“Ninguém é suficientemente competente para governar outra pessoa sem o seu consentimento.”
Abraham Lincoln
O voto — sua legitimidade e a contabilidade de cada lançamento — sempre foram, no Brasil, uma questão central para o funcionamento da democracia.
Não que as dúvidas que cercam a governabilidade surjam de questionamentos morais, filosóficos ou teológicos. Longe disso. Decorrem, na prática, das contribuições recentes da informática e da segurança da “leitura” dos votos capturados pela urna eletrônica — peça fundamental do mecanismo eleitoral, mas não a única, tampouco a menos importante.
Os votos são, como na biologia, blocos de construção: sustentam a democracia como as proteínas mantêm as células coesas, permitindo o equilíbrio celular… e democrático.
A formação do voto, sua manifestação, a apuração e a contabilidade de sua quantificação compõem uma engenharia complexa. Parte disso, sabemos, é assegurada pela urna eletrônica — razão de sua importância e também de seus mitos. Mas as duas etapas iniciais — a formação e a manifestação do voto — são mais fugidias, difíceis de mensurar e controlar.

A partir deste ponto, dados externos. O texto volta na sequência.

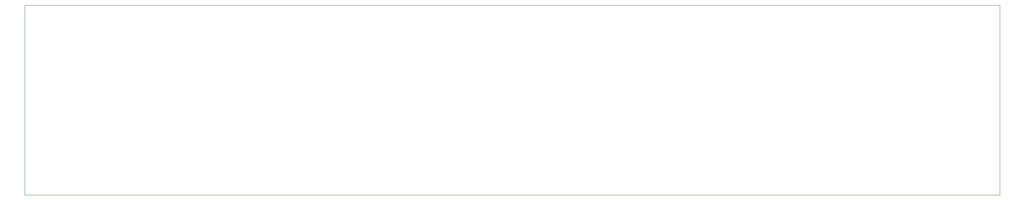
<source format=gbr>
G04 #@! TF.GenerationSoftware,KiCad,Pcbnew,(5.1.4)-1*
G04 #@! TF.CreationDate,2019-12-13T15:16:00+01:00*
G04 #@! TF.ProjectId,KRS-XL_CB6-9-12,4b52532d-584c-45f4-9342-362d392d3132,V01.00*
G04 #@! TF.SameCoordinates,Original*
G04 #@! TF.FileFunction,Profile,NP*
%FSLAX46Y46*%
G04 Gerber Fmt 4.6, Leading zero omitted, Abs format (unit mm)*
G04 Created by KiCad (PCBNEW (5.1.4)-1) date 2019-12-13 15:16:00*
%MOMM*%
%LPD*%
G04 APERTURE LIST*
%ADD10C,0.100000*%
G04 APERTURE END LIST*
D10*
X50000000Y-50000000D02*
X50000000Y-90600000D01*
X50000000Y-90600000D02*
X257500000Y-90600000D01*
X257500000Y-50000000D02*
X257500000Y-90600000D01*
X50000000Y-50000000D02*
X257500000Y-50000000D01*
M02*

</source>
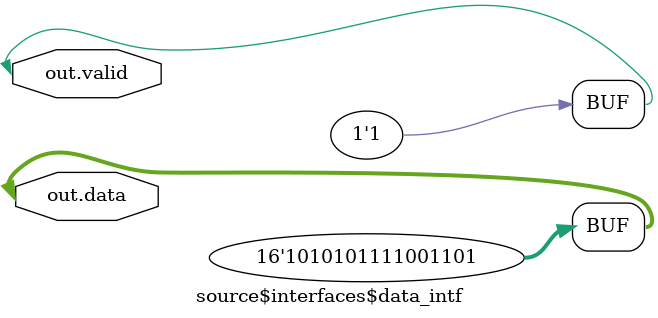
<source format=sv>
interface data_intf;
  logic [15:0] data;
  logic valid;
endinterface

module source(data_intf out);
  always_comb begin
    out.data = 16'hABCD;
    out.valid = 1'b1;
  end
endmodule

module sink(data_intf in);
  logic [15:0] captured;
  
  always_comb begin
    if (in.valid) begin
      captured = in.data;
    end
  end
endmodule

module top;
  data_intf channel();
  
  source src(.out(channel));
  sink snk(.in(channel));
endmodule


</source>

A propaganda eleitoral, as pesquisas de opinião, as influências veladas em troca de adesões “espontâneas” e o financiamento partidário mantêm a mesma relevância de outrora — desde o voto “a bico de pena” nos primórdios do Império.
Seria possível falar de uma verdadeira “economia eleitoral”, tal o volume de valores, articulações e operações envolvidos para dar forma a esse ritual cívico.

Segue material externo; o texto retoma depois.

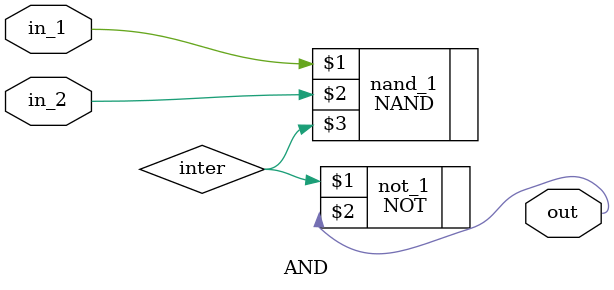
<source format=v>
module AND(in_1, in_2, out);
  input in_1, in_2;
  wire inter;
  output out;

  NAND nand_1(in_1, in_2, inter);
  NOT not_1(inter, out);
endmodule

</source>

Os “colégios eleitorais” e os “cabos eleitorais” persistem, atravessando toda a história do voto no Brasil. Nada têm a ver com a urna eletrônica — nosso mais eficaz equipamento de contagem de cabeças votantes — mas são ainda hoje engrenagens de uma mesma máquina.
O Direito Constitucional e a Ciência Política, cada qual com sua armadura teórica, cumprem seu papel na defesa do arcabouço democrático. Emprestam conceitos, preceitos e uma dose de autoridade ao que, em essência, é tão vulnerável quanto indispensável.
Por isso, o voto assumiu na consciência coletiva a condição de “dever” e “direito”, envolto nos contornos imprecisos de uma gesta misteriosa, inseparável da cidadania.
Reza uma anedota do interior do Ceará, nos tempos em que abríamos o peito para a democracia sob a inspiração de Montesquieu, Jefferson e os federalistas da Revolução Francesa: em certo dia festivo de eleição, “cabos eleitorais” distribuíam envelopes lacrados com as cédulas impressas, prontas para serem depositadas na urna. Um eleitor, curioso, resolveu abrir o envelope para conferir os nomes que lhe cabiam.
O mesário, zeloso de suas responsabilidades e prerrogativas, logo bradou:
— “Pois não sabe que o voto é secreto?”